Alibaba’s deep financial commitment highlights this approach clearly. Despite delivering strong cloud revenue growth of 34 percent, the company’s heavy investment pushed its free cash flow into negative 21.8 billion yuan, or roughly 3.1 billion US dollars. This level of spending demonstrates how serious Alibaba is about dominating the foundation model era. The company now claims over 35 percent of China’s AI cloud market. Meanwhile, its Qwen model family has exploded into a massive open source ecosystem with more than 180,000 derivative models. This shows how quickly scale focused strategies can create influence within China’s developer community.
Competing visions will shape China’s AI future
The compute maximalists represent only one of the competing visions of AI leadership inside China. They prioritize huge model sizes, broad capabilities and massive computing clusters. But other firms inside China follow very different philosophies. Some are working with far smaller compute budgets, which forces them to focus on efficiency, training shortcuts and highly optimized architectures. Others are concentrating on applied AI, building tools for specific industries rather than pursuing all purpose frontier models. These varied approaches reflect China’s diverse economic landscape, where resource constraints or market needs shape technical direction.
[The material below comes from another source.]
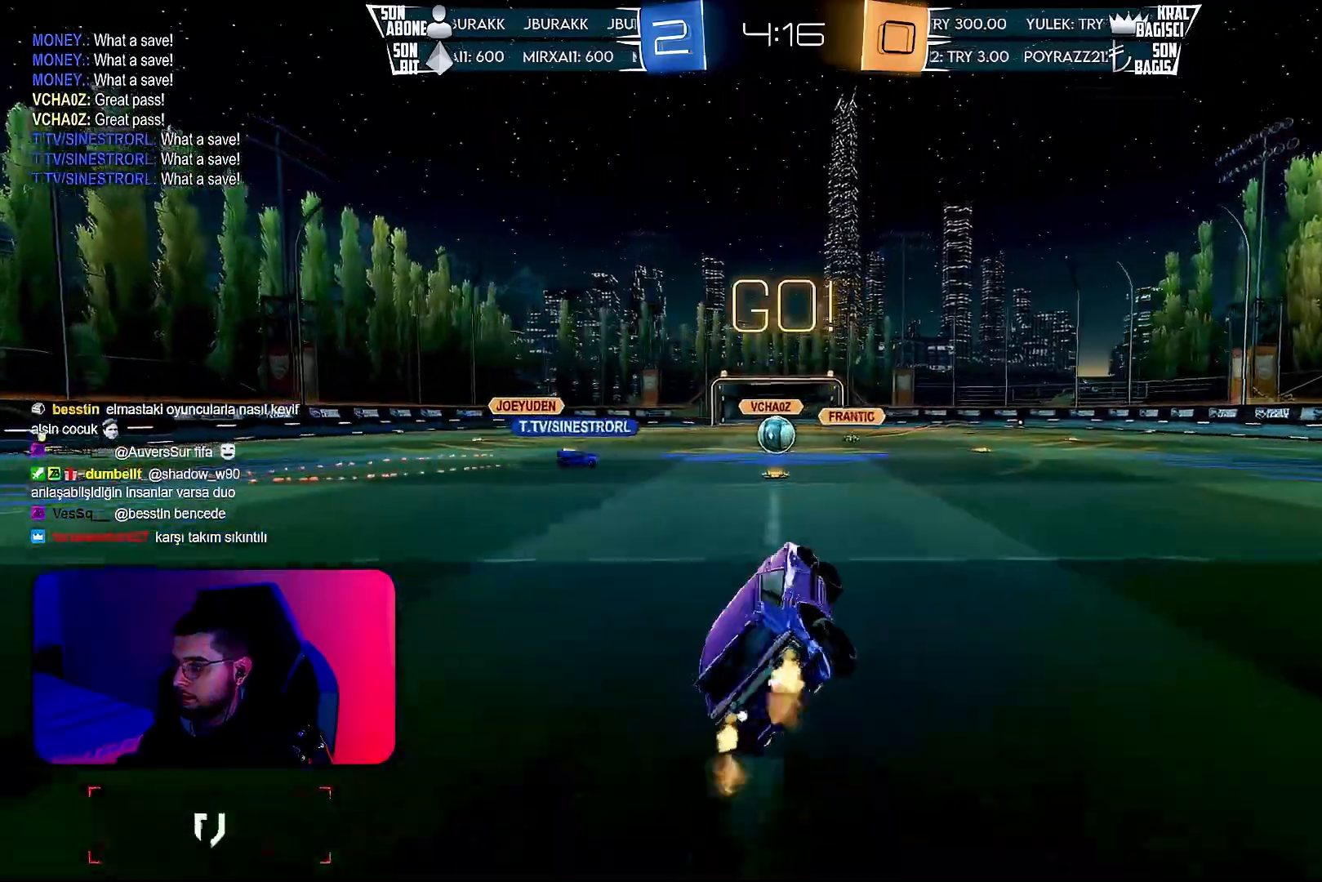
{"buttons": ["R1", "R2"], "left_stick": "left", "events": [[383, "left_stick", "left"], [433, "R1", "down"]]}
The internal diversity also means that China’s future AI system will not be defined by a single model or a single policy. Instead, it will be shaped by whichever vision proves most sustainable in the long run. Will China rely on giant, expensive models similar to those developed in the US? Will it emphasize efficient AI architectures capable of competing with limited compute? Or will industry applications become the defining force of Chinese innovation? The answers to these questions matter far more than a simple US China comparison.
Why this internal race matters more than the global rivalry
The global narrative often reduces AI competition to two superpowers fighting for dominance. But inside China, the real contest is between its own companies, each trying to establish a different model of leadership. This internal competition will influence how China builds its computing infrastructure, how it organizes its data ecosystem and how it designs the regulatory environment for AI. It will also determine which companies define the future of Chinese AI both at home and abroad.
The outcome has global implications. If compute maximalists like Alibaba and ByteDance continue to succeed, China may position itself as a leader in frontier models and AI cloud services. If efficiency driven firms rise, China might become known for breakthrough model architectures that do more with less. If application focused innovators win, China could become the world’s most advanced market for real world AI deployment across manufacturing, logistics, healthcare and public services.
A turning point for China’s AI identity
The rivalry inside China’s AI ecosystem is shaping a future that is far more complex and dynamic than the traditional Pacific centered storyline. The companies competing within China are building different visions of what AI should be, how it should be used and what kinds of innovation matter most. As these approaches evolve, they will ultimately define how China fits into the global AI landscape. Rather than focusing solely on the US China race, it is this internal contest that will decide China’s long term leadership in artificial intelligence.